L'interpretazione allegorica più corrente delle divinità sorelle è che esse rappresentino la forza dell'ispirazione poetica (per altri aspetti dell'esegesi mitografica medievale relativa alle M., cfr. Myth. Vatic. III 8, 17-22); tale interpretazione si traduce sul piano del linguaggio letterario nello scambio metonimico per cui frequentissima è la menzione delle M. (esplicita o con perifrasi) a indicare l'ispirazione e l'attività del poeta ovvero la poesia stessa o un suo genere (cfr. per es. Virgilio Buc. I 2 " silvestrem... musam ", e VI 8 " agrestem... Musam ").
In quest'uso metonimico rientra l'espressione dantesca nostra maggior musa (Pd XV 26), che designa Virgilio o meglio l'alta poesia dell'Eneide (per la figura cfr. Virgilio Buc. III 84); cui sono da accostare Pd XII 7 nostre muse, la poesia terrena, e Pd XVIII 33 musa, poesia. Di questo tipo è anche il passo già ricordato di Eg II 28-30; cfr. inoltre Pg XXI; 102 [Omero] che le Muse lattar più ch'altri mai, dove Muse può valere " ispirazione poetica ".
E appunto con il valore, accettabile anche da un poeta cristiano, di una speciale assistenza divina all'esercizio della poesia (v. anche APOLLO), le M. erano invocate in aiuto, con movenza a carattere topico, sulla soglia di composizioni poetiche generalmente di ampio respiro, ovvero di sezioni o episodi di esse ove più alta si facesse la materia e più ardua la fatica del poeta. Di quest'uso D. offre numerosi esempi, direttamente modellati su antecedenti classici giacché nulla di simile offre, prima di lui, la tradizione della poesia romanza.
L'invocazione alle M. di If II 7, pertinente in senso architettonico (come la protasi) all'intero complesso della Commedia, è riecheggiata in apertura delle cantiche successive, a scandire con formule sempre più solenni il progressivo innalzarsi del tenore stilistico e dottrinale. Così all'inizio del Purgatorio è posta in speciale rilievo un'alta protesta di dedizione (Pg I 8 o sante Muse, poi che vostro sono), mentre al principio del Paradiso il soccorso delle M., pur dichiarato ormai insufficiente e confortato dall'intervento di Apollo (Pd I 16-36), non è invocato ma affermato con tranquilla certezza (II 9 nove Muse mi dimostran l'Orse).

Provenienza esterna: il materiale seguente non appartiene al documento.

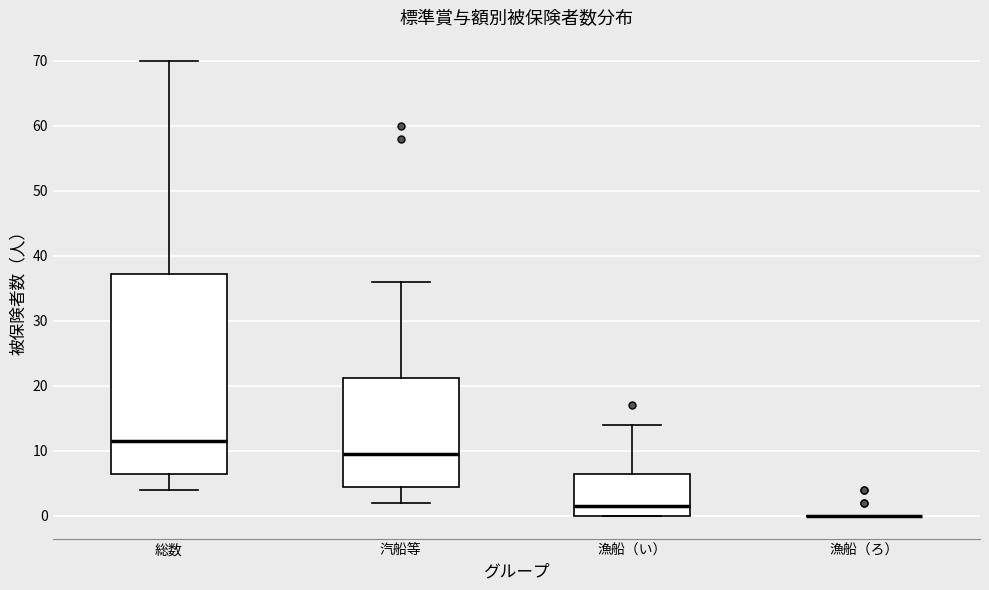

Reading left to right, transcribe this box plot: for each box, give where its median line is, the range the box spans, and where its two whiskers end, as read against the y-axis. The values are not printed on the chart, so give them approximately, as read against the axis.

総数: median 12, box 7 to 37, whiskers 4 to 70
汽船等: median 10, box 5 to 21, whiskers 2 to 36
漁船（い）: median 2, box 0 to 7, whiskers 0 to 14
漁船（ろ）: box collapsed to a line at 0, whiskers 0 to 0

Carattere in certo senso topico ha anche il rinnovato ricorso alle M. nell'affrontare l'ardua impresa di discriver fondo a tutto l'universo (If XXXII 7-12); nell'apprestarsi a descrivere la processione simbolica del Paradiso terrestre (Pg XXIX 37-42); nel riferire le evoluzioni delle anime nel cielo di Giove (Pd XVIII 82-87): movenze che si rifanno tutte ad antecedenti antichi (e probabilmente agli esempi virgiliani di Aen. VII 647 ss. e X 163 ss.), ma pure esprimono per la prima volta in volgare una fede.